Preparing the data

For the purpose of classification, we will download the data from kaggle and store in an appropriate format. Sign up and log in to www.kaggle.com and go to https://www.kaggle.com/c/dogs-vs-cats/data. Download the train.zip and test1.zip files from that page. The train.zip file contains 25,000 images of pet data. We will use only a portion of the data to train a model. Readers with more computing power, such as a Graphics Processing Unit (GPU), can use more data than suggested. Run the following script to rearrange the images and create the necessary folders:

import os
import shutil

work_dir = '' # give your correct directory
image_names = sorted(os.listdir(os.path.join(work_dir, 'train')))


def copy_files(prefix_str, range_start, range_end, target_dir):
    image_paths = [os.path.join(work_dir, 'train', prefix_str + '.' + str(i) + '.jpg')
                   for i in range(range_start, range_end)]
    dest_dir = os.path.join(work_dir, 'data', target_dir, prefix_str)
    os.makedirs(dest_dir)
    for image_path in image_paths:
        shutil.copy(image_path, dest_dir)

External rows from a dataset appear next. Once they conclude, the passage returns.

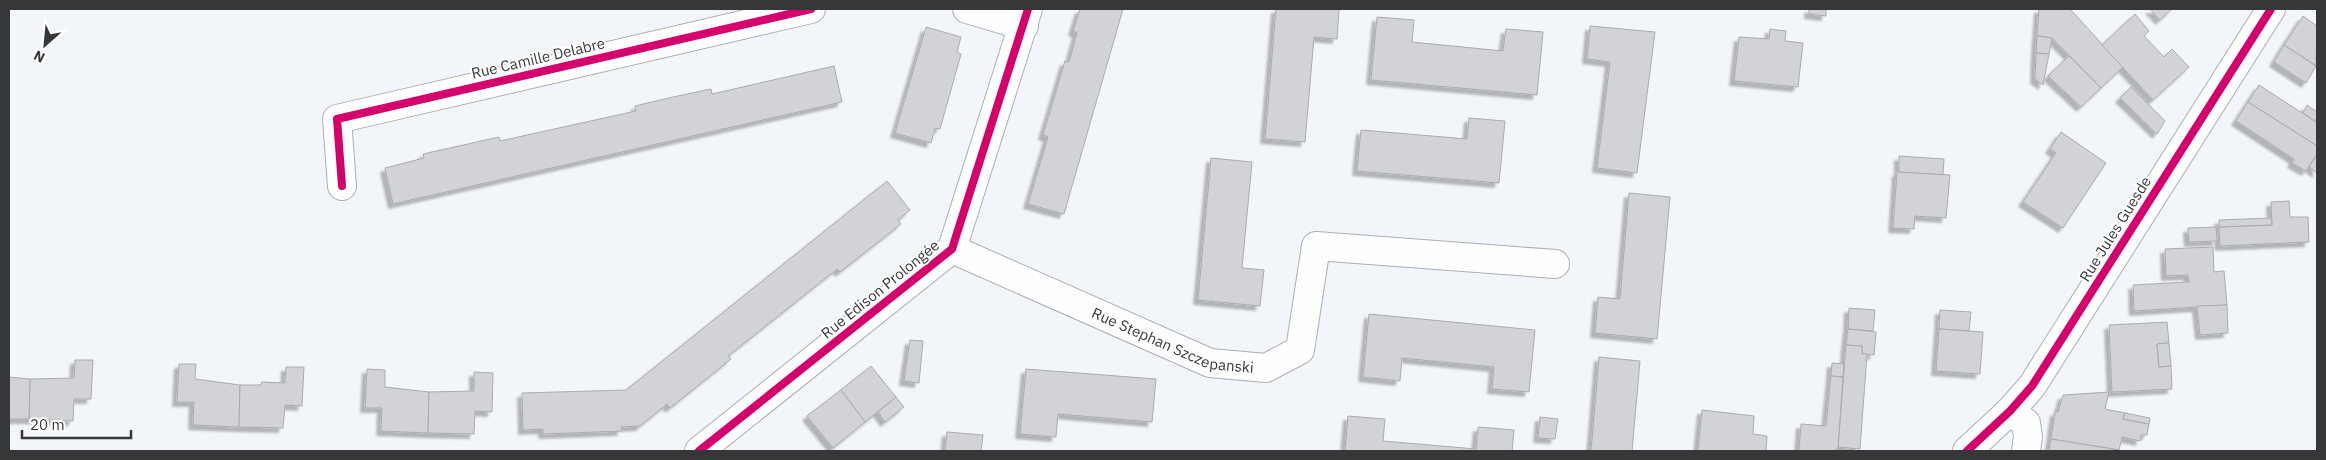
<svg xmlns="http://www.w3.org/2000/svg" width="2326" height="460" viewBox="0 0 2326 460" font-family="'IBM Plex Sans',sans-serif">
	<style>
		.building { fill: #d1d3d6; stroke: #a9acae; filter: url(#shadow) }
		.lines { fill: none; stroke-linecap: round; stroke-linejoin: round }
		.minor-casing { stroke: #acafb1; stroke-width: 30 }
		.minor { stroke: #fdfefe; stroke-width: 28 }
		.cycleway-casing { stroke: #fff; stroke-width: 11 }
		.cycleway { stroke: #d6006c; stroke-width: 8 }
		.labels { text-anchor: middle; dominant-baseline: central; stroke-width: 4; stroke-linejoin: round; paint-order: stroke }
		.street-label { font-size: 15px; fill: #353739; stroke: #fff }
	</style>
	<defs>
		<filter id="shadow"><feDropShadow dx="-4.5" dy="4.5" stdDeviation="1" flood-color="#0004"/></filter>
	</defs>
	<rect width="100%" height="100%" fill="#f2f5f9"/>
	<!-- building -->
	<g class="building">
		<path d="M1080 9H1123L1064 214 1028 204 1048 137 1043 135 1065 61 1069 62 1077 33 1073 31Z"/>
		<path d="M1276 9H1339L1337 39 1314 37 1305 142 1265 139Z"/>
		<path d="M1809 9H1826V16L1809 14Z"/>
		<path d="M2039 9H2070L2123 67 2101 88 2052 38 2037 36Z"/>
		<path d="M2150 9H2172L2160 20Z"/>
		<path d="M2135 14 2149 31 2144 36 2164 57 2172 49 2189 67 2153 100 2102 45Z"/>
		<path d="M2303 16 2317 26 2316 66 2284 45Z"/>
		<path d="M1377 17 1414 20 1412 42 1503 51 1506 29 1543 32 1537 95 1371 80Z"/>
		<path d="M1590 26 1655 32 1637 173 1597 168 1610 62 1587 59Z"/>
		<path d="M926 27 961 37 957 52 961 54 940 129 935 128 931 143 895 133Z"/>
		<path d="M1770 29 1786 31 1785 41 1803 43 1798 87 1734 81 1739 37 1769 39Z"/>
		<path d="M2037 36 2052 38 2049 54 2036 53Z"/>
		<path d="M2284 45 2316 66 2306 83 2274 62Z"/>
		<path d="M2036 53 2049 54 2043 85 2035 79Z"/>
		<path d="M2069 56 2101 88 2081 107 2048 76Z"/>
		<path d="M834 66 842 102 393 204 385 168 424 158 423 154 499 137 500 141 636 111 635 106 673 97 711 89 712 94Z"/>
		<path d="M2259 85 2316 122 2317 120V146L2248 102Z"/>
		<path d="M2131 87 2165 121 2157 134 2120 98Z"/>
		<path d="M2248 102 2317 146V154L2306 171 2292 163 2294 159 2236 121Z"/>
		<path d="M2307 105 2317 112 2316 122 2303 113Z"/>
		<path d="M1469 118 1505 121 1499 183 1357 171 1361 130 1467 139Z"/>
		<path d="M2061 132 2106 163 2063 228 2023 202 2056 153 2050 149Z"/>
		<path d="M2317 154V173L2309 167Z"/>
		<path d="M1899 156 1944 159 1943 175 1899 172Z"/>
		<path d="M1211 158 1252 162 1242 268 1264 270 1260 306 1198 300Z"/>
		<path d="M1897 172 1950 175 1946 218 1915 216 1914 229 1893 228Z"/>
		<path d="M887 181 910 210 898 220 901 224 840 272 837 269 728 356 731 359 670 408 667 404 640 426 621 427 622 431 543 434V429L523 430 522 393 626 390Z"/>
		<path d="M1629 193 1670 197 1657 339 1595 333 1598 297 1620 299Z"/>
		<path d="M2289 201 2290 217H2308L2309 242 2220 246 2219 227 2272 225 2271 202Z"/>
		<path d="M2271 218 2272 225 2219 227V220Z"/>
		<path d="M2216 227 2217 241 2189 242 2188 228Z"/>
		<path d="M2213 247 2214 272 2224 271 2227 305 2134 311 2133 285 2189 282 2188 275 2166 276 2165 249Z"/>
		<path d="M2227 305 2228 333 2200 335 2197 306Z"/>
		<path d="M1849 308 1875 310 1873 331 1848 329Z"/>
		<path d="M1940 310 1971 312 1969 331 1939 329Z"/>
		<path d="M1369 314 1535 330 1529 392 1492 389 1494 367 1402 358 1400 381 1363 377Z"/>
		<path d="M2167 322 2169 343 2157 344 2159 367 2171 366 2172 389 2112 392 2109 325Z"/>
		<path d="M1848 329 1876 332 1874 355 1862 354V346L1846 345Z"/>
		<path d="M1939 329 1983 332 1980 374 1936 371Z"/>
		<path d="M910 340 923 341 919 383 904 381Z"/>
		<path d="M2169 343 2171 366 2159 367 2157 344Z"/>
		<path d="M1846 345 1862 346V354H1867L1860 449 1838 447Z"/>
		<path d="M1599 357 1640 361 1632 451H1591Z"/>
		<path d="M75 360H93L91 399H74L73 421 29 419 30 379 74 378Z"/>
		<path d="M1832 363 1844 364 1843 377 1831 376Z"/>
		<path d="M179 364H196L195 379 240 385 239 427 193 425 194 402H177Z"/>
		<path d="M871 366 896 397 865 422 841 390Z"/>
		<path d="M286 367H304L302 406 285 405 283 428 239 427 240 385H261L262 382 285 383Z"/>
		<path d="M367 369 385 370V387L429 392 428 433 381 431 382 408H365Z"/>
		<path d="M1026 369 1156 379 1152 422 1058 414 1056 437 1020 434Z"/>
		<path d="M474 372 493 373 492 412 475 411 474 434 428 433 429 392 474 391Z"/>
		<path d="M1831 376 1843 377 1838 447 1835 451H1799L1801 424 1826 426Z"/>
		<path d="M9 377 30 379 29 419H9Z"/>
		<path d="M841 390 865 422 833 448 807 416Z"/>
		<path d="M2109 392 2105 409 2125 413 2123 419 2149 424 2147 435H2141L2140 441 2122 437 2119 450 2051 439 2055 412H2058L2063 395Z"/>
		<path d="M896 397 904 407 885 422 878 412Z"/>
		<path d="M1702 410 1754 416 1753 434 1767 436 1766 451H1698Z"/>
		<path d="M2125 413 2150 418 2149 424 2123 419Z"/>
		<path d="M1348 416 1385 419 1383 441 1476 449 1478 427 1514 430 1512 451H1345Z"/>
		<path d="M1540 417 1558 419 1555 439 1538 438Z"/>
		<path d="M947 432 983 435 981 451H945Z"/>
		<path d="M2051 439 2119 450V451H2049Z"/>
	</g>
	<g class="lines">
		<!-- minor casing -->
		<g class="minor-casing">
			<g id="minor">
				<path d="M967 9 1024 26"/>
				<path d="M342 186 337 119 811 9"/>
				<path id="s1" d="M952 249 1210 363 1266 368 1300 350 1316 246 1555 264"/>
				<path d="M2010 411 2026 423 2028 437 2026 451"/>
				<path d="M699 451 952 249 1028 9"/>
				<path d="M1967 451 2010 411 2032 386 2271 9"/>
			</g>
		</g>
		<!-- minor -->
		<use href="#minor" class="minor"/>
		<!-- cycleway casing -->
		<g class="cycleway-casing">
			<g id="cycleway">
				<path d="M342 186 337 119 811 9"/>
				<path d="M699 451 952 249 1028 9"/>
				<path d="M1967 451 2010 411 2032 386 2271 9"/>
			</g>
		</g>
		<!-- cycleway -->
		<use href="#cycleway" class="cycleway"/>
	</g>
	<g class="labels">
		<!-- street labels -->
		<g class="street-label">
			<text transform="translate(538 58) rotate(-13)">Rue Camille Delabre</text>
			<text transform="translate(2115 229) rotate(-58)">Rue Jules Guesde</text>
			<text transform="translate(880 289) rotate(-39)">Rue Edison Prolongée</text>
			<text stroke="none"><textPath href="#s1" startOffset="240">Rue Stephan Szczepanski</textPath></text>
		</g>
	</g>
	<!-- border -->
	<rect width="2326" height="460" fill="none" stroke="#353739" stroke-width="20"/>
	<!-- north arrow -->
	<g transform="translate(45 45) rotate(207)" stroke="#ffffff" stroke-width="4" paint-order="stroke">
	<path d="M0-4L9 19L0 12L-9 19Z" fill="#353739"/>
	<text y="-8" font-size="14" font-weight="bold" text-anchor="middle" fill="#353739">N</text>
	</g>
	<!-- scale -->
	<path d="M22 430v8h109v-8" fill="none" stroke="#353739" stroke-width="2.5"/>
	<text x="30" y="430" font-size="15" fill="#353739" stroke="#ffffff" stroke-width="4" paint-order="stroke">20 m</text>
</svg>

copy_files('dog', 0, 1000, 'train')
copy_files('cat', 0, 1000, 'train')
copy_files('dog', 1000, 1400, 'test')
copy_files('cat', 1000, 1400, 'test')

For our experiments, we will use only 1,000 images of cats and dogs. So, copy images 0–999 from the downloaded folder to the newly created train folder under cats. Similarly, copy 1,000–1,400 to data/test/cat, 10–999 in train/dogs and 1,000–1,400 in data/test/dog so that we have 1,000 training examples for each class and 400 validation examples for each class.